*WORK ORDER*
What must be returned is the number of lines in the records holding the word "goods", with no other text.

*DATA*
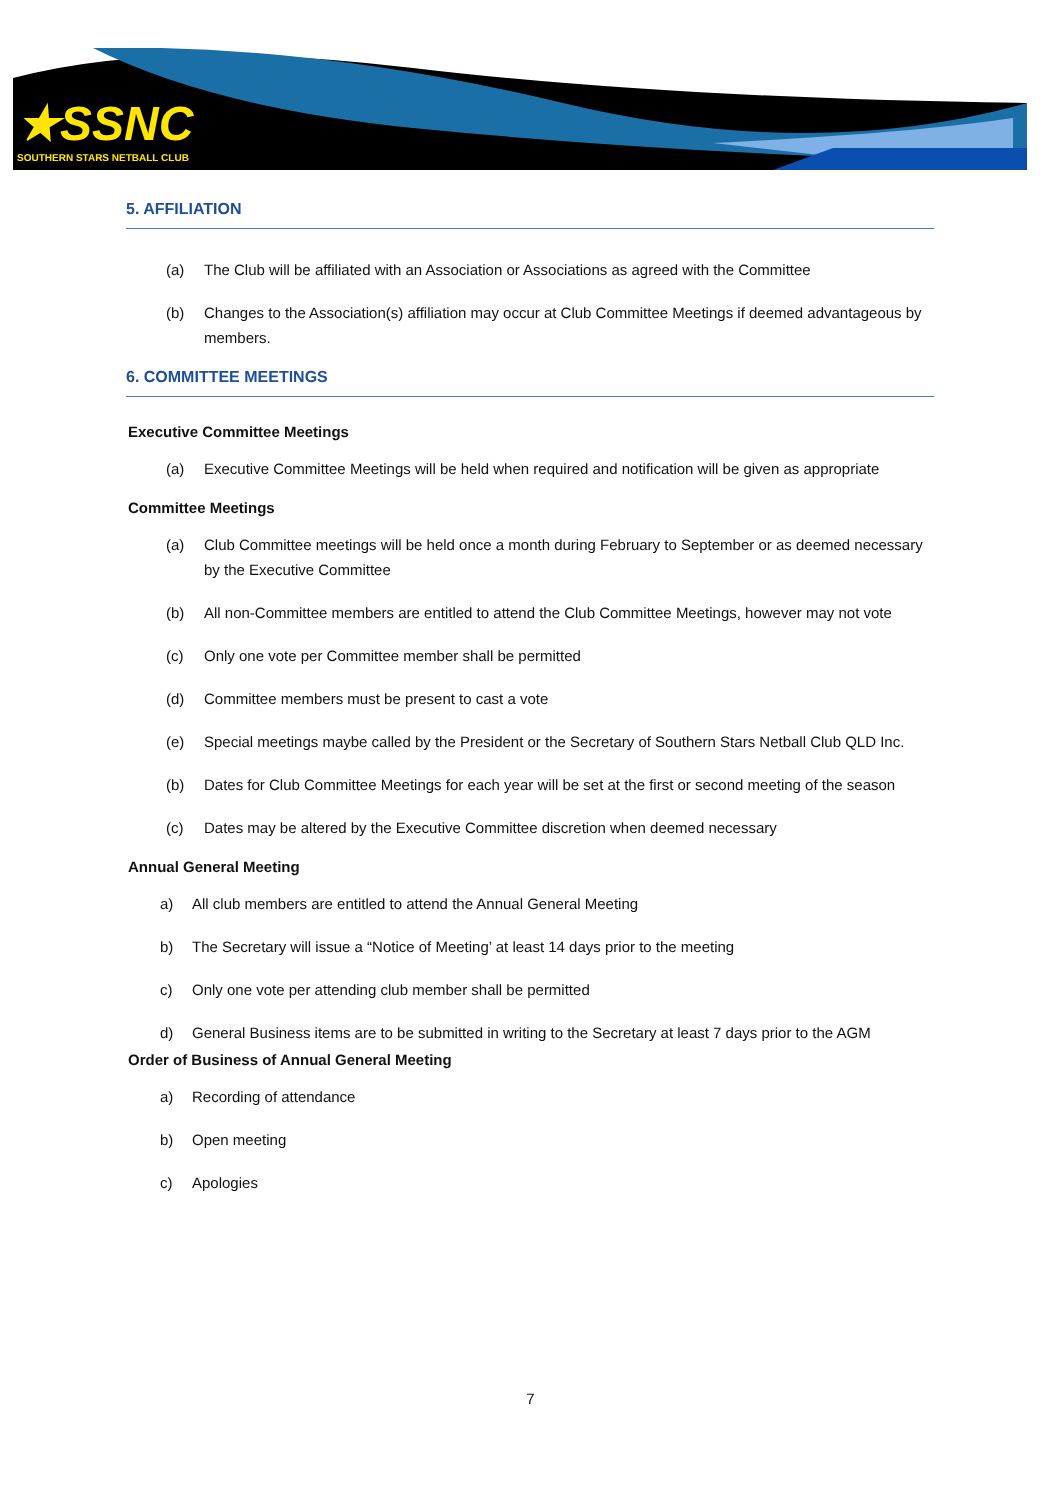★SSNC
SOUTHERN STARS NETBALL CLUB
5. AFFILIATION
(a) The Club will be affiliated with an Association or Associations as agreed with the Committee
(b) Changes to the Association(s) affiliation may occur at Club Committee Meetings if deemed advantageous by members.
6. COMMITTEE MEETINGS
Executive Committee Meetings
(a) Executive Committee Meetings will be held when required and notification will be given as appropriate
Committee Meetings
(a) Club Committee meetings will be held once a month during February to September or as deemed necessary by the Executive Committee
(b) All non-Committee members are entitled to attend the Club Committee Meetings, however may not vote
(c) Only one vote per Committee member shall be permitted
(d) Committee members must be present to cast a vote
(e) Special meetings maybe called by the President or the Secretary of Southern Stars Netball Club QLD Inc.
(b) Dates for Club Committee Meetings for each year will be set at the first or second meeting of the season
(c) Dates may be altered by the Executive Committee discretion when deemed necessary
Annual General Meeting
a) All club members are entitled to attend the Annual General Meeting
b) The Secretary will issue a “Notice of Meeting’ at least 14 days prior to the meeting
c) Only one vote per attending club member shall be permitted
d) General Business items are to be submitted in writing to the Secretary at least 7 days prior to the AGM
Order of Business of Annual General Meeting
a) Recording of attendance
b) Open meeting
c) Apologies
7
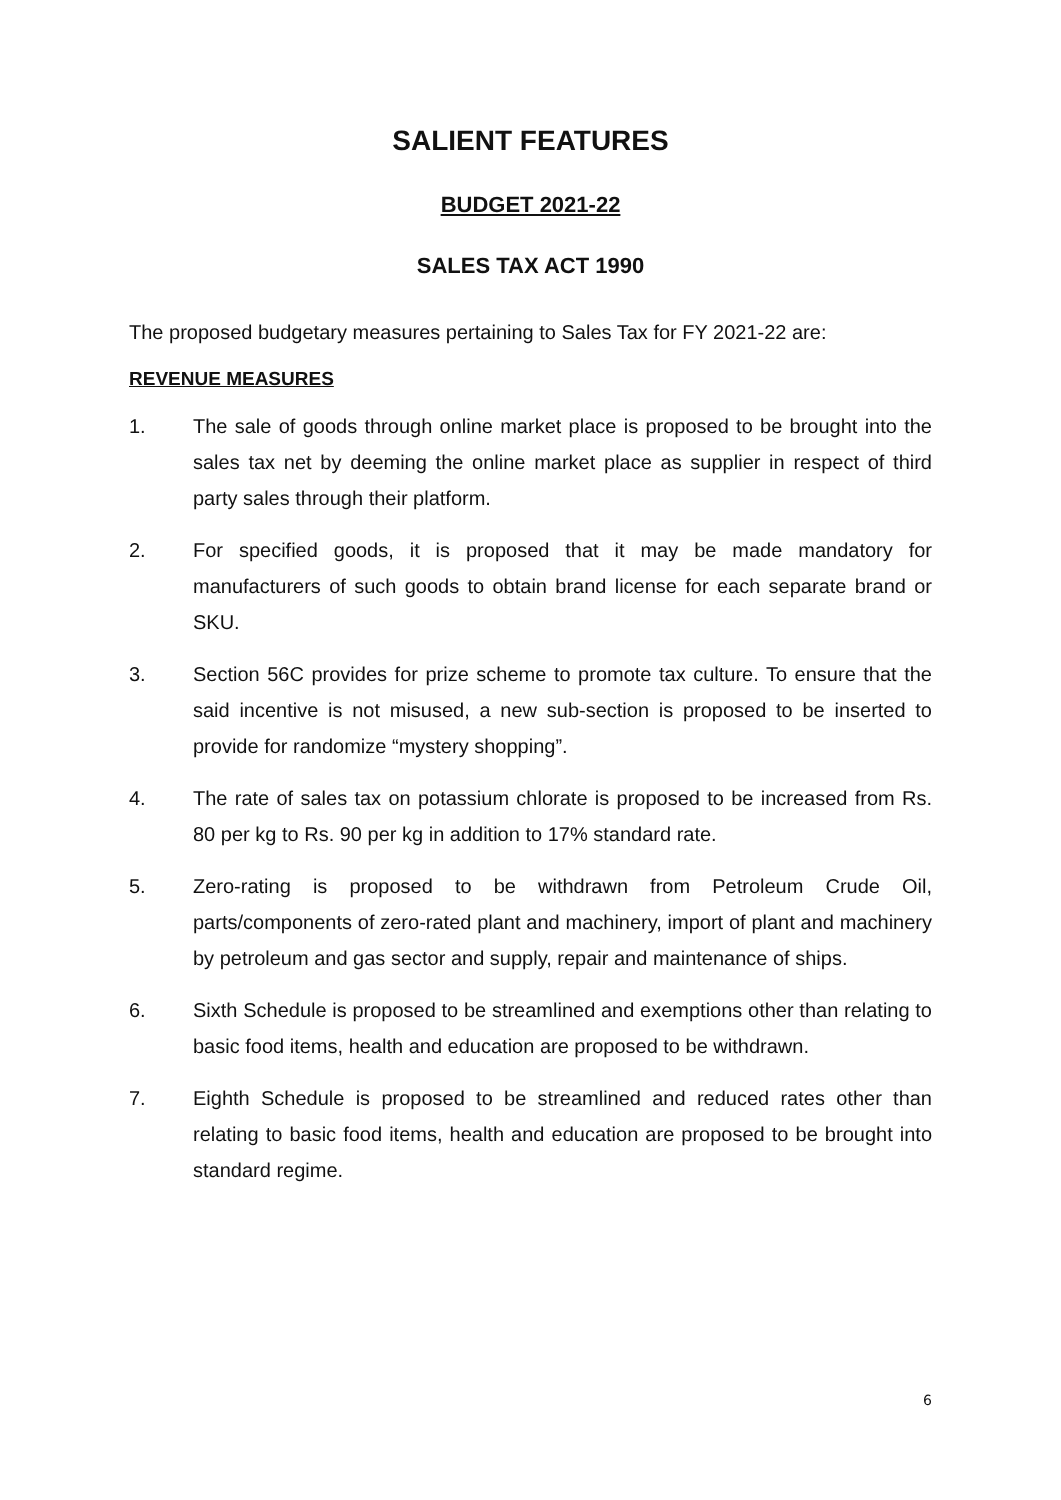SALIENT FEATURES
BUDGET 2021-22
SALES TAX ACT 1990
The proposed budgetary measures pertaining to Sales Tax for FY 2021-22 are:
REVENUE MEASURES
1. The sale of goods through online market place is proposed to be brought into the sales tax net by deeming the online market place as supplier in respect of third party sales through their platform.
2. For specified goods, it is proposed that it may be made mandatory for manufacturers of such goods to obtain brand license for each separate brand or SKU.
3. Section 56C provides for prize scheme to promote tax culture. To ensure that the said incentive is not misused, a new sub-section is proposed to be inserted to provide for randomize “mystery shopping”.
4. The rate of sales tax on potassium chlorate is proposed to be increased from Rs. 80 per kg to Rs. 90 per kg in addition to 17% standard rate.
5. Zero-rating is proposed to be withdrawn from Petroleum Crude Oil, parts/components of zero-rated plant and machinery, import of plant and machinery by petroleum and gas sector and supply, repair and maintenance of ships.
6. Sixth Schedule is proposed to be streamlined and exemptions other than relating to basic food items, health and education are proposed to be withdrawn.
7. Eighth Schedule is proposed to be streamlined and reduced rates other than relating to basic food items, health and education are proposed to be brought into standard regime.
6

*WORKED SOLUTION*
2